COURTESY DAVIDE DUKCEVICH
FOOD FOR THOUGHT: Daniele Inc. co-owner Davide Dukcevich said “incubator kitchens” could allow innovative food ideas to flourish in Rhode Island.

By Patrick Anderson
PBN Staff Writer

Posted 1/27/14

As a young man, Davide Dukcevich wasn’t interested in making cured and processed pork products as his father and grandfather had and followed his own path into business journalism. But after years profiling companies, Dukcevich decided he could have a greater impact helping run one himself.

After returning to Daniele Inc. in Burrillville, Dukcevich realized the storytelling skills he learned as a reporter are now essential to building the narrative of his third-generation prosciutto and sausage-making company in today’s gourmet food market. Recently Daniele launched a local line of products featuring meat raised in Rhode Island and the company’s local prosciutto and mortadella were recently honored by Good Food Awards in a blind taste test in California.

Daniele is currently in the midst of a $60 million expansion.
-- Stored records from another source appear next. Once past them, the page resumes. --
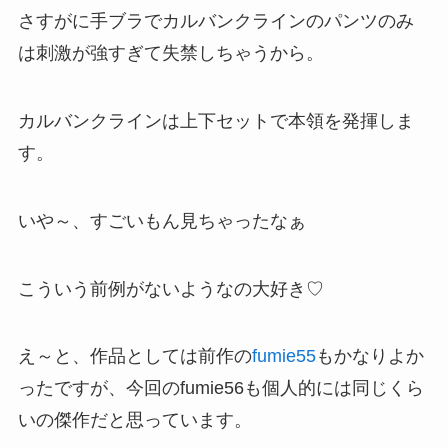
さすがに手ブラでカルバンクラインのパンツのみ
は刺激が強すぎて失禁しちゃうから。
カルバンクラインは上下セットで本領を発揮しま
す。
いや～、すごいもん見ちゃったなぁ
こういう前例がないようなの大好き♡
え～と、作品としては前作の
fumie55
もかなりよか
ったですが、今回のfumie56も個人的には同じくら
いの傑作だと思っています。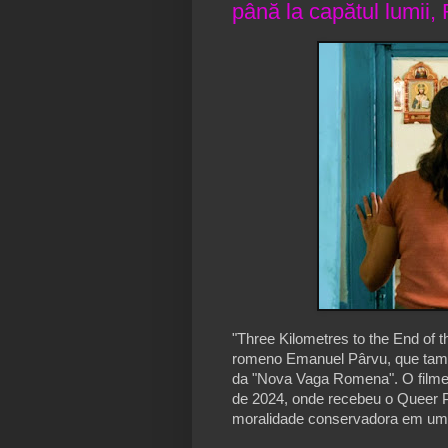
până la capătul lumii
"Three Kilometres to the End of t
romeno Emanuel Pârvu, que tamb
da "Nova Vaga Romena". O filme 
de 2024, onde recebeu o Queer 
moralidade conservadora em uma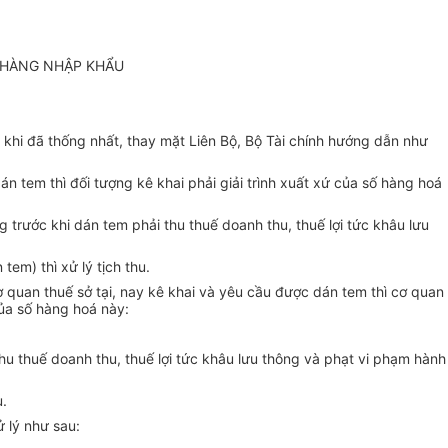
M HÀNG NHẬP KHẨU
khi đã thống nhất, thay mặt Liên Bộ, Bộ Tài chính hướng dẫn như
n tem thì đối tượng kê khai phải giải trình xuất xứ của số hàng hoá
rước khi dán tem phải thu thuế doanh thu, thuế lợi tức khâu lưu
em) thì xử lý tịch thu.
quan thuế sở tại, nay kê khai và yêu cầu được dán tem thì cơ quan
của số hàng hoá này:
hu thuế doanh thu, thuế lợi tức khâu lưu thông và phạt vi phạm hành
u.
 lý như sau: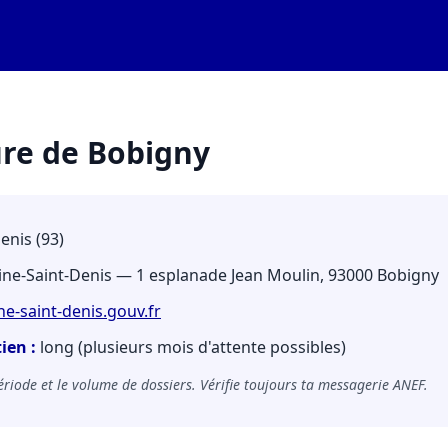
ure de Bobigny
enis (93)
ine-Saint-Denis — 1 esplanade Jean Moulin, 93000 Bobigny
e-saint-denis.gouv.fr
ien :
long (plusieurs mois d'attente possibles)
 période et le volume de dossiers. Vérifie toujours ta messagerie ANEF.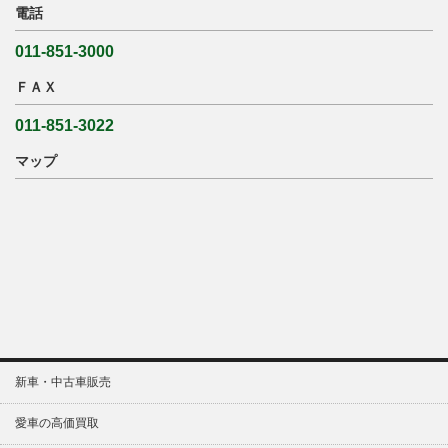
電話
011-851-3000
ＦＡＸ
011-851-3022
マップ
新車・中古車販売
愛車の高価買取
Dukcevich believes Rhode Island can use its reputation and resources as a foodie hub to become the “Silicon Valley of food.”

PBN: What is the latest with Daniele’s expansion project?
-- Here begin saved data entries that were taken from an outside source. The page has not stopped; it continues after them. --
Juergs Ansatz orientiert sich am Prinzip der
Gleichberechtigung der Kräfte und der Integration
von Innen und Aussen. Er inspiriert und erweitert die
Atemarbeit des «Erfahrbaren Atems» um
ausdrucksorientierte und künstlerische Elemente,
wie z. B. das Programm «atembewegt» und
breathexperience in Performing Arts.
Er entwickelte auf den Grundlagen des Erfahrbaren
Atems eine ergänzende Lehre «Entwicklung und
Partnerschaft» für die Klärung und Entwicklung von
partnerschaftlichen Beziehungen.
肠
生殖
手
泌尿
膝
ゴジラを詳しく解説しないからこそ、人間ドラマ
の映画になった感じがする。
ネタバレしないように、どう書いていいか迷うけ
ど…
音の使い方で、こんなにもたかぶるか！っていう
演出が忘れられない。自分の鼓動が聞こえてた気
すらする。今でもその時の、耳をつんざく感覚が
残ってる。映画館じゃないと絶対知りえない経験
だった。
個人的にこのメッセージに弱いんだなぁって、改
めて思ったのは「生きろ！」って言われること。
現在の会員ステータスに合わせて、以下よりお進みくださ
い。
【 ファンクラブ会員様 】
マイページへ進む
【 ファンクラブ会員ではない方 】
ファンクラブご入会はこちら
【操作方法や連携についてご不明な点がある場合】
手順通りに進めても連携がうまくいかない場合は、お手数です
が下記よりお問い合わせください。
DUKCEVICH: We started the expansion last year and it is such a giant project it will not be completed until the fall. We have the shell in place and are slowly progressing. It is going to be the most sophisticated charcuterie factory in the world. It will be incredibly modern and all white, like the first scene in Star Wars where you see Darth Vader.
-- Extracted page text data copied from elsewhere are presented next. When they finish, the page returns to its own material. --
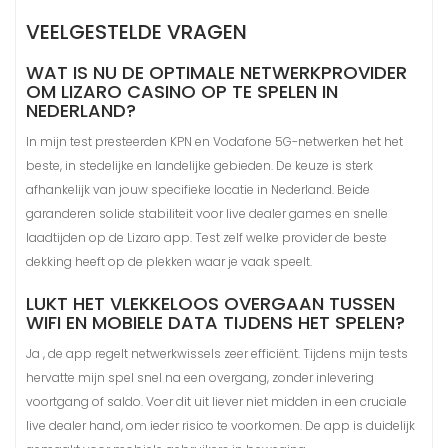
VEELGESTELDE VRAGEN
WAT IS NU DE OPTIMALE NETWERKPROVIDER
OM LIZARO CASINO OP TE SPELEN IN
NEDERLAND?
In mijn test presteerden KPN en Vodafone 5G-netwerken het het
beste, in stedelijke en landelijke gebieden. De keuze is sterk
afhankelijk van jouw specifieke locatie in Nederland. Beide
garanderen solide stabiliteit voor live dealer games en snelle
laadtijden op de Lizaro app. Test zelf welke provider de beste
dekking heeft op de plekken waar je vaak speelt.
LUKT HET VLEKKELOOS OVERGAAN TUSSEN
WIFI EN MOBIELE DATA TIJDENS HET SPELEN?
Ja , de app regelt netwerkwissels zeer efficiënt. Tijdens mijn tests
hervatte mijn spel snel na een overgang, zonder inlevering
voortgang of saldo. Voer dit uit liever niet midden in een cruciale
live dealer hand, om ieder risico te voorkomen. De app is duidelijk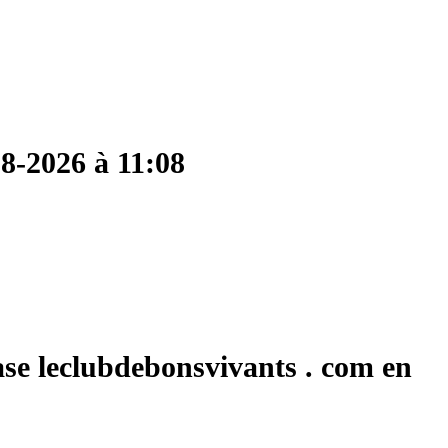
08-2026 à 11:08
ase leclubdebonsvivants . com en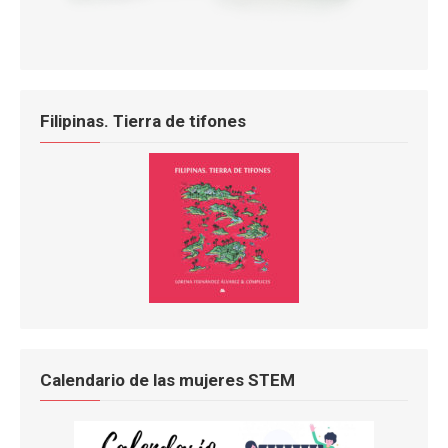
Filipinas. Tierra de tifones
Calendario de las mujeres STEM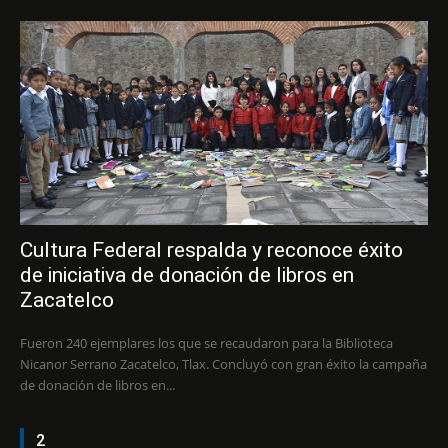
Cultura Federal respalda y reconoce éxito
de iniciativa de donación de libros en
Zacatelco
Fueron 240 ejemplares los que se recaudaron para la Biblioteca
Nicanor Serrano Zacatelco, Tlax. Concluyó con gran éxito la campaña
de donación de libros en...
2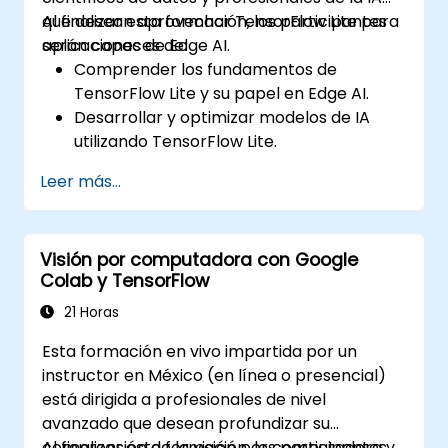
que desean aprovechar TensorFlow Lite para
Al finalizar esta formación, los participantes
aplicaciones de Edge AI.
serán capaces de:
Comprender los fundamentos de
TensorFlow Lite y su papel en Edge AI.
Desarrollar y optimizar modelos de IA
utilizando TensorFlow Lite.
Implementar modelos de TensorFlow Lite
Leer más...
en diversos dispositivos de borde.
Utilizar herramientas y técnicas para la
conversión y optimización de modelos.
Visión por computadora con Google
Implementar aplicaciones prácticas de
Colab y TensorFlow
Edge AI utilizando TensorFlow Lite.
21 Horas
Esta formación en vivo impartida por un
instructor en México (en línea o presencial)
está dirigida a profesionales de nivel
avanzado que desean profundizar su
comprensión de la visión por computadora y
Al finalizar esta formación, los participantes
PBN: Is the expansion focused on volume or expanding product lines?

DUKCEVICH: In general, volume. The story in the U.S. is really interesting. When my dad got here in 1976, the foodie culture didn’t exist and the seeds of it were just starting to germinate. When my dad got here he anticipated the gourmet-food tidal wave that washed over the country. The Food Network is a huge benefit to us, because people see all this stuff on TV. But in general, as late as the 1980s in New England, the deli counters would just have baloney. Now the delis are the cornerstone of most modern supermarkets.